## EXERCISES
- a) Summarize the discussion about "seagull" versus "gull" in two sentences.
- b) Answer each question from the discussion about "seagull" versus "gull." Mark your answers (i), (ii) and (iii).
(i) Which species is named as one for which "seagull" is misleading?
(ii) Which two birds appear in the questions the second participant had used as a counterargument?
(iii) What name does the second participant decide to use for the species?
- c) Write the next reply in the discussion about "seagull" versus "gull."

While I can appreciate your enthusiasm to tilt against naming conventions, no worthy publisher would ever substitute “seagull” in the common names for this group of species. A self-published field guide with such usage would likely be panned by critics and would not be well received by the birdwatching community in general. “Seagull” is a useful but colloquial name; there are any number of species which live/breed/migrate/winter at inland locations for which that word is just misleading–including the Franklin’s Gull among many others. As well, organizations on most continents have committees which have worked to standardize common name usage and invariably–and long ago–settled on “gull” as the proper name for this group of species.


The birding community is not easily gulled. :grin:


I see, I’ve always thought about the whole species spending time inland, and (kind of) countered it with questions like “is a horned grebe still a horned grebe outside of breeding plumage?” Or “when a greater spotted eagle matures and loses all its spots, is it still a greater spotted eagle”

The naming conventions and agreed upon common names seem to be compelling, so I guess I have to refer to the common name of the species as “gull”

## RECORD EXCERPTS
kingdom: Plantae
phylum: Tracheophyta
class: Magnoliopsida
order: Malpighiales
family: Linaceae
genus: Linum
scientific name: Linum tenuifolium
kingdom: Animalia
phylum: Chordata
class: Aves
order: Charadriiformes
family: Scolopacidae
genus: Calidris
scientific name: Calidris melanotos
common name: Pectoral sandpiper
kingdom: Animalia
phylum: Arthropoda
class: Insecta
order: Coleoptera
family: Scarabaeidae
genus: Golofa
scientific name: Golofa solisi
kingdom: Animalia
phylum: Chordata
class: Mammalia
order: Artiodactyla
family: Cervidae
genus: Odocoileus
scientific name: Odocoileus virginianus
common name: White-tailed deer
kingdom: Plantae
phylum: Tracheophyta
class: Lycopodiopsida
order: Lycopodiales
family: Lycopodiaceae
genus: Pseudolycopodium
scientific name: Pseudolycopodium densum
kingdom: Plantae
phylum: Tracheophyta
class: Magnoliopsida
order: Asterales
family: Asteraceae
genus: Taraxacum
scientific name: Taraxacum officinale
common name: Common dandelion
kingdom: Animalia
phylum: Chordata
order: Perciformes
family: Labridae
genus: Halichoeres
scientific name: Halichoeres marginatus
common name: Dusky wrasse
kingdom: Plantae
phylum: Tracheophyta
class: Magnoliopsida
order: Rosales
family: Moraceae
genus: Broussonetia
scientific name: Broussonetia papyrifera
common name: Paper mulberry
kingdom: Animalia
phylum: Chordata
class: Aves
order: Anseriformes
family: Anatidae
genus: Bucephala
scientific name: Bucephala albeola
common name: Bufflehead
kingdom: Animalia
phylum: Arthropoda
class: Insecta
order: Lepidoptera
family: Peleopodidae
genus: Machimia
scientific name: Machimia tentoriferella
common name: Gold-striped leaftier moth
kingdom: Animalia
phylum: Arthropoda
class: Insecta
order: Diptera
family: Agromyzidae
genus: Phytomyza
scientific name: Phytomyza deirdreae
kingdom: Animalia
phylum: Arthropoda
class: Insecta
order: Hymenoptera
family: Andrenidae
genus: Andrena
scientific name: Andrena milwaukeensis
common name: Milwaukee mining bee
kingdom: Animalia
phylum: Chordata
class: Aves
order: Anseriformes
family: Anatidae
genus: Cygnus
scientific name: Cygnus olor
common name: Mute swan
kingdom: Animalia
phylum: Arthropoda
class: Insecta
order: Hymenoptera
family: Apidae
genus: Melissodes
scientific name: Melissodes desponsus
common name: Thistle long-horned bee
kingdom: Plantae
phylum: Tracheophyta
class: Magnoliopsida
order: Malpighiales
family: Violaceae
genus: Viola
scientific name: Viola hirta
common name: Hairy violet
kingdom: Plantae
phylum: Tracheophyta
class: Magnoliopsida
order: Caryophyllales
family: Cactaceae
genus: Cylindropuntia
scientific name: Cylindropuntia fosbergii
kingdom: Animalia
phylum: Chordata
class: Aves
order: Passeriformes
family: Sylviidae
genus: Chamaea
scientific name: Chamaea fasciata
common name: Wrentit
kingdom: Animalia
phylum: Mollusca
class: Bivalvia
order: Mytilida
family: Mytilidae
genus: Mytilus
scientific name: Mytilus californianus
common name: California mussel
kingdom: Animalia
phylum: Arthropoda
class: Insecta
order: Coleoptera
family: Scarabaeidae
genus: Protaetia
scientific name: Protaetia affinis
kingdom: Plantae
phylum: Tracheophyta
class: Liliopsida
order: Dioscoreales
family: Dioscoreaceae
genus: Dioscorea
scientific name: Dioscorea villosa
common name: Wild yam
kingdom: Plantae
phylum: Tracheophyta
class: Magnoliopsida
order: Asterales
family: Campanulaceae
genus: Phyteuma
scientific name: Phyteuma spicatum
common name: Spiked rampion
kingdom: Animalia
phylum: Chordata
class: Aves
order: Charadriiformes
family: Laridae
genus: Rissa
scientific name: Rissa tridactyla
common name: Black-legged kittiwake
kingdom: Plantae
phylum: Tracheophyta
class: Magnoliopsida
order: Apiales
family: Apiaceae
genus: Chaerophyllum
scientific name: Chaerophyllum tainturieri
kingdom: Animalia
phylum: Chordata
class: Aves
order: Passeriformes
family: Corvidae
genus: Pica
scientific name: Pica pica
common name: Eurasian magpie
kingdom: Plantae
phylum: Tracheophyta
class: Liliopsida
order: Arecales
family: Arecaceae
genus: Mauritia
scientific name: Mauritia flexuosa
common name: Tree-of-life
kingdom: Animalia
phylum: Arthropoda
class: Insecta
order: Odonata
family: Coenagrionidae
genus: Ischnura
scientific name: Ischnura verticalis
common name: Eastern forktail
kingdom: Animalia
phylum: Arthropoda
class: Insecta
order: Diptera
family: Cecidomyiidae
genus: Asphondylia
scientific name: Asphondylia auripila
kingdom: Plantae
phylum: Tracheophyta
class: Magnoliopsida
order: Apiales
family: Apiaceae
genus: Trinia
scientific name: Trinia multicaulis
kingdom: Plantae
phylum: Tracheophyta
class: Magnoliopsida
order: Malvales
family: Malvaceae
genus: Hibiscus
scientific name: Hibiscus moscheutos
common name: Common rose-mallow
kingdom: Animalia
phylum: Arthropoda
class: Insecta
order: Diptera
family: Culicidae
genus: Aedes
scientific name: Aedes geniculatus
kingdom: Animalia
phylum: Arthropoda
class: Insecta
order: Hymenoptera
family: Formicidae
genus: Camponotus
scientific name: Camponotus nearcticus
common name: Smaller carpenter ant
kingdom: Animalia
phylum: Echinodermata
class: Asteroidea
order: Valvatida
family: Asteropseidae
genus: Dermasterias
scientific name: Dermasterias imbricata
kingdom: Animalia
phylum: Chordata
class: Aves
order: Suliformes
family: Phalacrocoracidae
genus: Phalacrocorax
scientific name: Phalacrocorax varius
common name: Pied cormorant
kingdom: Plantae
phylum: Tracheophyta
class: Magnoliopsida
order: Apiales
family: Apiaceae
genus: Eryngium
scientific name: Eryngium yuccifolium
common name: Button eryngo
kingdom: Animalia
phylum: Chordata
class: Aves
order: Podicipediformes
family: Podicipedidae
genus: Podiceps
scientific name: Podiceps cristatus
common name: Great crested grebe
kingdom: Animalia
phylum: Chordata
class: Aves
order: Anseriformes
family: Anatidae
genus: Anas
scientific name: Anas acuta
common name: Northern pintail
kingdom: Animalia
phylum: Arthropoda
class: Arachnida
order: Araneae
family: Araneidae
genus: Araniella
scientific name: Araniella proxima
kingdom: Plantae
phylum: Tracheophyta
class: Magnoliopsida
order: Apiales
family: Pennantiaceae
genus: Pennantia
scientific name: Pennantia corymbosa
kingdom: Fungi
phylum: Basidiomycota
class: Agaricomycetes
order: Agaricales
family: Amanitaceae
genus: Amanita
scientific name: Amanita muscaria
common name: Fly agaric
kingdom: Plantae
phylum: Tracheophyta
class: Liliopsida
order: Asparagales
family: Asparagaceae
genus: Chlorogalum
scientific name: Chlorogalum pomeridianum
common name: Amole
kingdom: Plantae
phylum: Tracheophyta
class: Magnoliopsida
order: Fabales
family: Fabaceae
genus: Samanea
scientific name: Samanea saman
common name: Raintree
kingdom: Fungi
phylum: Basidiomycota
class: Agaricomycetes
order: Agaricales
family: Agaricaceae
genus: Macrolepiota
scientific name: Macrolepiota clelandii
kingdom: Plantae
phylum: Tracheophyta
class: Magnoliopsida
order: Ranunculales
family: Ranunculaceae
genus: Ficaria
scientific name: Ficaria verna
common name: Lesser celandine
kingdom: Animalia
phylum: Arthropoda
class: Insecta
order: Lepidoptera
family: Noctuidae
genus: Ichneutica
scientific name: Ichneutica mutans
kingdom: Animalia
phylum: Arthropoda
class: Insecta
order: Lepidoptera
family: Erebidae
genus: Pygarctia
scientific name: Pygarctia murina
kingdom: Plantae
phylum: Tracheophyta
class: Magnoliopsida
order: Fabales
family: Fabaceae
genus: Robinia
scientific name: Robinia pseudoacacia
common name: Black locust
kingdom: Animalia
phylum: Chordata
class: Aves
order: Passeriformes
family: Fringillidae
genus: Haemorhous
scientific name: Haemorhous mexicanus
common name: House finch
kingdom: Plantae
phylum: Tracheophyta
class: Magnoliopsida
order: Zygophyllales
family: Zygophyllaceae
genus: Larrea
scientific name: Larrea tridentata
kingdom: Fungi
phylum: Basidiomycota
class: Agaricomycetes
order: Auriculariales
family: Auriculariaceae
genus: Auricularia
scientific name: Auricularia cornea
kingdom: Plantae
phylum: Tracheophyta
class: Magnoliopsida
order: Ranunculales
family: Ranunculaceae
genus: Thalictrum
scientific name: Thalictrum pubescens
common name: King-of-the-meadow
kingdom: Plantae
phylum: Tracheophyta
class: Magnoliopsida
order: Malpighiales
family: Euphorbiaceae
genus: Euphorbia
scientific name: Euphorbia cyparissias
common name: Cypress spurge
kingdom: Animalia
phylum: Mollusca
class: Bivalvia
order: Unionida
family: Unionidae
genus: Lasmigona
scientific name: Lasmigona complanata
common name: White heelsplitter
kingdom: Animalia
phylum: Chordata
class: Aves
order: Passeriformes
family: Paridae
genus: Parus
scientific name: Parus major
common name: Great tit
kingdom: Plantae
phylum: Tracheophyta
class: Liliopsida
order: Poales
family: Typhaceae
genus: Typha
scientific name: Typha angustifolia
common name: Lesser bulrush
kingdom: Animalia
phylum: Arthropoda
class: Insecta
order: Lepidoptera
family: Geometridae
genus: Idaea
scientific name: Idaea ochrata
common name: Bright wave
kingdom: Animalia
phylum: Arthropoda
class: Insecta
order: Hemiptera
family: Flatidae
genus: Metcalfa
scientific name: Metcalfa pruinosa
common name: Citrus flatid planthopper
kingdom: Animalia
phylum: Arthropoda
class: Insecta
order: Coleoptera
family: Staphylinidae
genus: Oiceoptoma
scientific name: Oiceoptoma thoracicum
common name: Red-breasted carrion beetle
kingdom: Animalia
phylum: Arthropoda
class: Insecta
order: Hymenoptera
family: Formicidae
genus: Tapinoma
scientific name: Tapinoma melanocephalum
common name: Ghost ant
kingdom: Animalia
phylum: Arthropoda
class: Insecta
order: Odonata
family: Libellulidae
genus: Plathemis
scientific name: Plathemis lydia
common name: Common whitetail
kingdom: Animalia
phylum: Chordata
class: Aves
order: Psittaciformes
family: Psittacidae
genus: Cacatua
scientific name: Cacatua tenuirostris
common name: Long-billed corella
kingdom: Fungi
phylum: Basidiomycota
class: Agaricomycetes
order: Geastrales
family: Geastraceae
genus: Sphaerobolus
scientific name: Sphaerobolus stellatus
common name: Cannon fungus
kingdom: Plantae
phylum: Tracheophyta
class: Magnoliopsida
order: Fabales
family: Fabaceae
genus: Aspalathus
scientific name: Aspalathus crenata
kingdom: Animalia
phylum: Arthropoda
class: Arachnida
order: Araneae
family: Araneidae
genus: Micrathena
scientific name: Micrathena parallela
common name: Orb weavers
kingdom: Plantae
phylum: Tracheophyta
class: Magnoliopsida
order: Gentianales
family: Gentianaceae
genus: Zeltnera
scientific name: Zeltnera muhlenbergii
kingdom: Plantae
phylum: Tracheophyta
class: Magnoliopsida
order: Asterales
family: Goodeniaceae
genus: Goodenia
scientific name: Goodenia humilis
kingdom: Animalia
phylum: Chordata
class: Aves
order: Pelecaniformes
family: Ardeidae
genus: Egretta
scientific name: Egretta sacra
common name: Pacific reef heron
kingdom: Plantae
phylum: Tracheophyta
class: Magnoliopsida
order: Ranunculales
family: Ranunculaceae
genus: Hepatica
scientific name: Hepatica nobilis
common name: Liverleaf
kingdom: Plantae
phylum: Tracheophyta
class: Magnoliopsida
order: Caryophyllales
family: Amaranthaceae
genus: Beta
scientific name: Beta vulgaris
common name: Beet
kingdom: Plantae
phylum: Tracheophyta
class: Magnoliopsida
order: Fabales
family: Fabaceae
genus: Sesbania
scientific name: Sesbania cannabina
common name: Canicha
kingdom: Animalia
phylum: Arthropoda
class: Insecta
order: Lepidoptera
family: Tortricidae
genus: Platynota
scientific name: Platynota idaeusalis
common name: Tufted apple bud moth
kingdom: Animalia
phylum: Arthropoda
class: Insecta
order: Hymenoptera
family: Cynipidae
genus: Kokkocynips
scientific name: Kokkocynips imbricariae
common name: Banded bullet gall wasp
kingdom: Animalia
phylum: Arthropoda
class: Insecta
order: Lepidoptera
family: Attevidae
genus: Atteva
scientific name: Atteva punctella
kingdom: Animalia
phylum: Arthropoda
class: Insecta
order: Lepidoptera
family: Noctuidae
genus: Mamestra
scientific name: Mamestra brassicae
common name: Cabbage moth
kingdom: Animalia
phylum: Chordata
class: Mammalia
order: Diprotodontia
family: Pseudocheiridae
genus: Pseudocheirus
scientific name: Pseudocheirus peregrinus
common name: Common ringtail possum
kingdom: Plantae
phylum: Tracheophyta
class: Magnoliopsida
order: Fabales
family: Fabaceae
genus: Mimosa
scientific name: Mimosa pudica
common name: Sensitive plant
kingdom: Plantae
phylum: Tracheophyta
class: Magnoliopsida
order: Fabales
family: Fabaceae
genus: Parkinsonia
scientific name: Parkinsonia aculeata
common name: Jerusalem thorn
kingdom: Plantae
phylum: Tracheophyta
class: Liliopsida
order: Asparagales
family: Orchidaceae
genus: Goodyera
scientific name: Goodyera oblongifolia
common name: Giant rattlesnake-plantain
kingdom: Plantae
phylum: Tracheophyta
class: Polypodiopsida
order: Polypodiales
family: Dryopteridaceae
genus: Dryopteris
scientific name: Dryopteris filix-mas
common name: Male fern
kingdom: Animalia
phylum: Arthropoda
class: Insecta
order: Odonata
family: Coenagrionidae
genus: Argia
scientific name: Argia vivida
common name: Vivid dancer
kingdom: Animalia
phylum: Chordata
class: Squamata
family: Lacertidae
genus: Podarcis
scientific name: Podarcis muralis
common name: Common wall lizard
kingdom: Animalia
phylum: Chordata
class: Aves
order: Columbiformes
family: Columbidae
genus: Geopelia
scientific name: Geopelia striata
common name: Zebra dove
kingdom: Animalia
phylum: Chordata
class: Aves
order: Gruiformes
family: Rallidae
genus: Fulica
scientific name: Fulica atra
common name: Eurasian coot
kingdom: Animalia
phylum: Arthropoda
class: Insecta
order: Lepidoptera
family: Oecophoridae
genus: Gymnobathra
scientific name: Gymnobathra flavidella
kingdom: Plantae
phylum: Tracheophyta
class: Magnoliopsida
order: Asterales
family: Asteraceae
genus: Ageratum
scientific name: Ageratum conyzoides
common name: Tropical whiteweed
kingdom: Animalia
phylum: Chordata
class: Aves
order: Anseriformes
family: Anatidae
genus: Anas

## SOLVED PROBLEMS
- a) One participant argues that no worthy publisher would use "seagull" in the common names for these species, since the colloquial word misleads for the many species that live inland, such as the Franklin's Gull, and since naming committees on most continents long ago settled on "gull." The other participant had raised questions about whether names still fit outside breeding plumage or after maturity, but finds the agreed-upon conventions compelling and accepts "gull" as the common name.

- b)
(i) The Franklin's Gull.
(ii) The horned grebe and the greater spotted eagle.
(iii) "Gull."

- c)
There are already four (!) different global lists of bird names, each with some differences. I would suggest to base your names on one of these rather than bring in any new names, unless there are very compelling reasons of local usage. From a recent paper:

…the international ornithological journal IBIS follows the International Ornithological Community (IOC) World Bird List (hereafter IOC; [20]), whereas several major museums around the world use the Howard and Moore Checklist of the Birds of the World (hereafter Howard and Moore; [21]). The eBird/Clements Checklist of Birds of the World (hereafter eBird/Clements; [22]) is curated and applied by the Cornell Lab of Ornithology and is implemented by all of their programmes including the citizen science programme eBird (eBird.org), the Macaulay Library, and the species life-history resource Birds of the World (birdsoftheworld.org). Finally, the Handbook of the Birds of the World and BirdLife International Digital Checklist of the Birds of the World (hereafter HBW & BirdLife International; [23]) is the taxonomy followed by BirdLife International when conducting Red List assessments for the International Union for the Conservation of Nature (IUCN).